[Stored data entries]

▬▬▬▬▬▬▬▬▬▬

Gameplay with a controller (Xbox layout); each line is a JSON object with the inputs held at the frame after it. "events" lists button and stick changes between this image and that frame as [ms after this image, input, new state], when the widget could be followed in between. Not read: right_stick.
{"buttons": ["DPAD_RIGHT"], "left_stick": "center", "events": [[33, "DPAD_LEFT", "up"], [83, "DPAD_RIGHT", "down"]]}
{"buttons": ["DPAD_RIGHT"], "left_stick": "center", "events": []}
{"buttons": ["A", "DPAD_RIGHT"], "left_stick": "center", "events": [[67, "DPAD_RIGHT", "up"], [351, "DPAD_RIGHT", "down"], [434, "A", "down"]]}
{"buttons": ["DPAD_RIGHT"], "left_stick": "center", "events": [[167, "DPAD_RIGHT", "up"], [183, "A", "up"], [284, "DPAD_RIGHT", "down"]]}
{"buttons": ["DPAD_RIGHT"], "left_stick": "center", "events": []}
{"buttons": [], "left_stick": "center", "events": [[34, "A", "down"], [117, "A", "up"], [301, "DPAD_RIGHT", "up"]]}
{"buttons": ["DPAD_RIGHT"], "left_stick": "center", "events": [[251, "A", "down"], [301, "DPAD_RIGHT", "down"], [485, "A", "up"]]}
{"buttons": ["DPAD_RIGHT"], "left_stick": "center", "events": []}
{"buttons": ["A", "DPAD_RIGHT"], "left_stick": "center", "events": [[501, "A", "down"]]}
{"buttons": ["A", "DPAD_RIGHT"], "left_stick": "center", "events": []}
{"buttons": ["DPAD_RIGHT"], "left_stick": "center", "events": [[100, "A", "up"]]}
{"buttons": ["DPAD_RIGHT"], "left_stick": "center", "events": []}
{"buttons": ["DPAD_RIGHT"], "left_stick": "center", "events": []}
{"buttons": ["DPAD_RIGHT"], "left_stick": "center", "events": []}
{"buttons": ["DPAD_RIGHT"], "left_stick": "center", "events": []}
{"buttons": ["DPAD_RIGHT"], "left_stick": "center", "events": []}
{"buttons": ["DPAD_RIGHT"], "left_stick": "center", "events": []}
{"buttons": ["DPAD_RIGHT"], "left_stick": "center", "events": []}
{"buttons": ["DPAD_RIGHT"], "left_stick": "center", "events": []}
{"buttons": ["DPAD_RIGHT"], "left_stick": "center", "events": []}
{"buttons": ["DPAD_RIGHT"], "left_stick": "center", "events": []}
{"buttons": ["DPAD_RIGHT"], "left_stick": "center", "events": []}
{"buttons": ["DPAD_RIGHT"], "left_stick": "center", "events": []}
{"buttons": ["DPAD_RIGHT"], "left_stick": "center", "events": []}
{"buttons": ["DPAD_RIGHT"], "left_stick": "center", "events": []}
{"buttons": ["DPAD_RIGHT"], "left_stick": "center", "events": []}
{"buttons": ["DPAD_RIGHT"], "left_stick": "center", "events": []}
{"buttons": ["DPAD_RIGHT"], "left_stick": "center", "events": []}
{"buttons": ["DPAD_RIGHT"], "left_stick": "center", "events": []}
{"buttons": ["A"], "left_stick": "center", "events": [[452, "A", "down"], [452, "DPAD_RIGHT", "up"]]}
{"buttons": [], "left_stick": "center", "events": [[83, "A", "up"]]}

▬▬▬▬▬▬▬▬▬▬

**About this exercise**
Each record needs to be duplicated exactly as given.

**Exercise output**
Gameplay with a controller (Xbox layout); each line is a JSON object with the inputs held at the frame after it. "events" lists button and stick changes between this image and that frame as [ms after this image, input, new state], when the widget could be followed in between. Not read: right_stick.
{"buttons": ["DPAD_RIGHT"], "left_stick": "center", "events": [[33, "DPAD_LEFT", "up"], [83, "DPAD_RIGHT", "down"]]}
{"buttons": ["DPAD_RIGHT"], "left_stick": "center", "events": []}
{"buttons": ["A", "DPAD_RIGHT"], "left_stick": "center", "events": [[67, "DPAD_RIGHT", "up"], [351, "DPAD_RIGHT", "down"], [434, "A", "down"]]}
{"buttons": ["DPAD_RIGHT"], "left_stick": "center", "events": [[167, "DPAD_RIGHT", "up"], [183, "A", "up"], [284, "DPAD_RIGHT", "down"]]}
{"buttons": ["DPAD_RIGHT"], "left_stick": "center", "events": []}
{"buttons": [], "left_stick": "center", "events": [[34, "A", "down"], [117, "A", "up"], [301, "DPAD_RIGHT", "up"]]}
{"buttons": ["DPAD_RIGHT"], "left_stick": "center", "events": [[251, "A", "down"], [301, "DPAD_RIGHT", "down"], [485, "A", "up"]]}
{"buttons": ["DPAD_RIGHT"], "left_stick": "center", "events": []}
{"buttons": ["A", "DPAD_RIGHT"], "left_stick": "center", "events": [[501, "A", "down"]]}
{"buttons": ["A", "DPAD_RIGHT"], "left_stick": "center", "events": []}
{"buttons": ["DPAD_RIGHT"], "left_stick": "center", "events": [[100, "A", "up"]]}
{"buttons": ["DPAD_RIGHT"], "left_stick": "center", "events": []}
{"buttons": ["DPAD_RIGHT"], "left_stick": "center", "events": []}
{"buttons": ["DPAD_RIGHT"], "left_stick": "center", "events": []}
{"buttons": ["DPAD_RIGHT"], "left_stick": "center", "events": []}
{"buttons": ["DPAD_RIGHT"], "left_stick": "center", "events": []}
{"buttons": ["DPAD_RIGHT"], "left_stick": "center", "events": []}
{"buttons": ["DPAD_RIGHT"], "left_stick": "center", "events": []}
{"buttons": ["DPAD_RIGHT"], "left_stick": "center", "events": []}
{"buttons": ["DPAD_RIGHT"], "left_stick": "center", "events": []}
{"buttons": ["DPAD_RIGHT"], "left_stick": "center", "events": []}
{"buttons": ["DPAD_RIGHT"], "left_stick": "center", "events": []}
{"buttons": ["DPAD_RIGHT"], "left_stick": "center", "events": []}
{"buttons": ["DPAD_RIGHT"], "left_stick": "center", "events": []}
{"buttons": ["DPAD_RIGHT"], "left_stick": "center", "events": []}
{"buttons": ["DPAD_RIGHT"], "left_stick": "center", "events": []}
{"buttons": ["DPAD_RIGHT"], "left_stick": "center", "events": []}
{"buttons": ["DPAD_RIGHT"], "left_stick": "center", "events": []}
{"buttons": ["DPAD_RIGHT"], "left_stick": "center", "events": []}
{"buttons": ["A"], "left_stick": "center", "events": [[452, "A", "down"], [452, "DPAD_RIGHT", "up"]]}
{"buttons": [], "left_stick": "center", "events": [[83, "A", "up"]]}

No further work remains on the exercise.